Dataset entries Start Marker

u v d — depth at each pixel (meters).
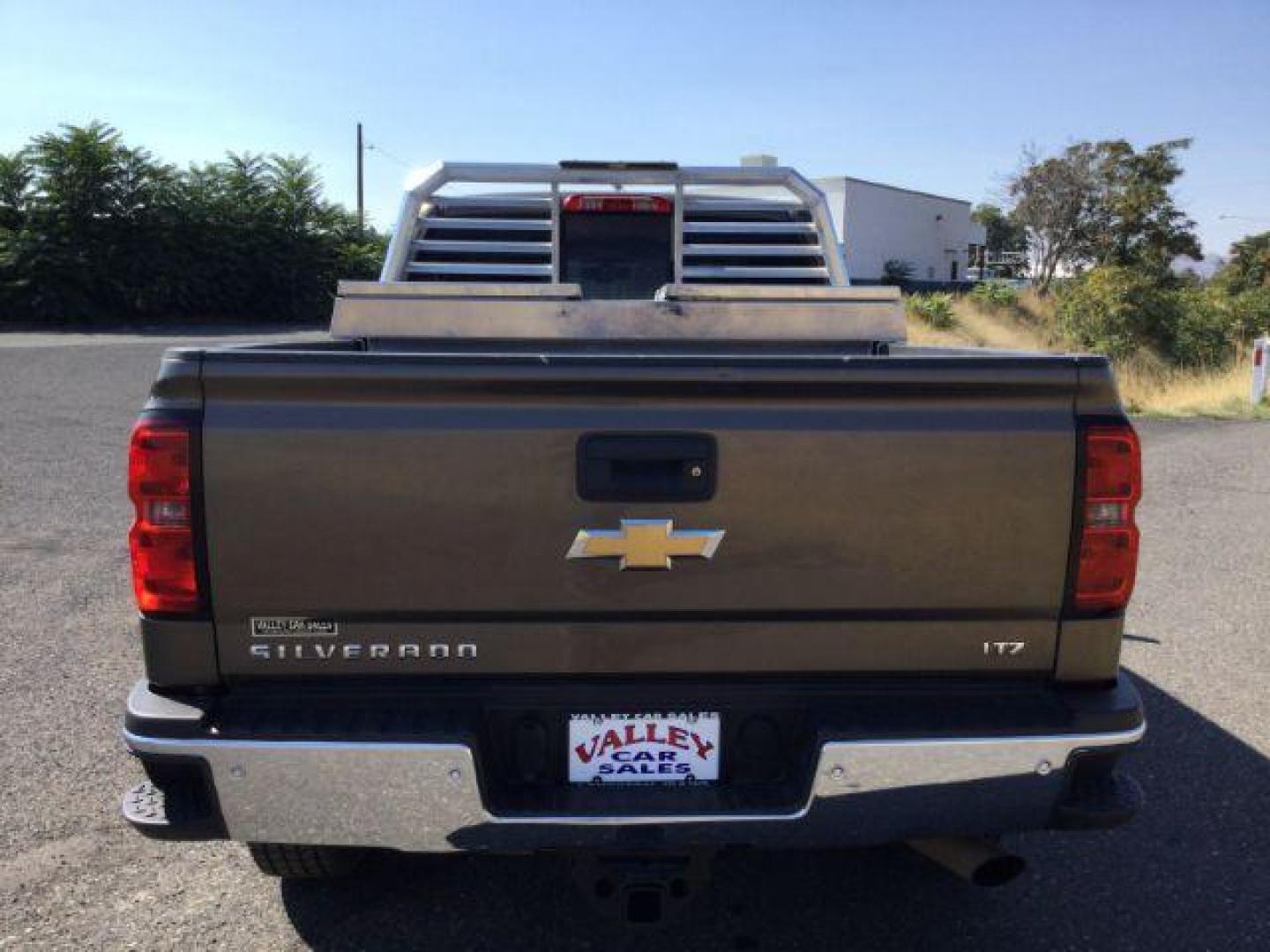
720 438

Dataset entries End Marker
Dataset entries Start Marker

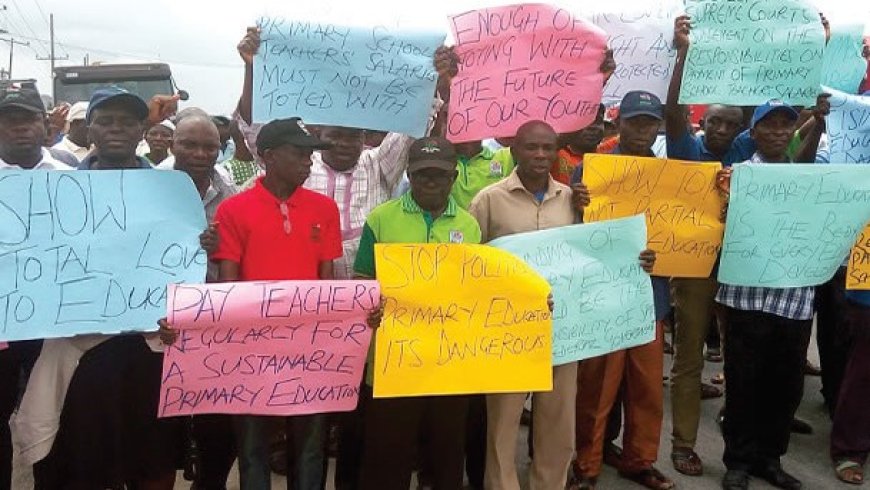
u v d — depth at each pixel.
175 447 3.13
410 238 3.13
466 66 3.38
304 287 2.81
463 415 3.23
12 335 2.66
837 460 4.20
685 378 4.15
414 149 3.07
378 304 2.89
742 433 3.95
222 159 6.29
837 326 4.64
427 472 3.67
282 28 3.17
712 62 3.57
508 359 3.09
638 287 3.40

Dataset entries End Marker

What you have to do: Copy, exactly and only, the lines above that begin with the one containing "414 149 3.07" and finish with the one containing "638 287 3.40".

Written answer:
414 149 3.07
378 304 2.89
742 433 3.95
222 159 6.29
837 326 4.64
427 472 3.67
282 28 3.17
712 62 3.57
508 359 3.09
638 287 3.40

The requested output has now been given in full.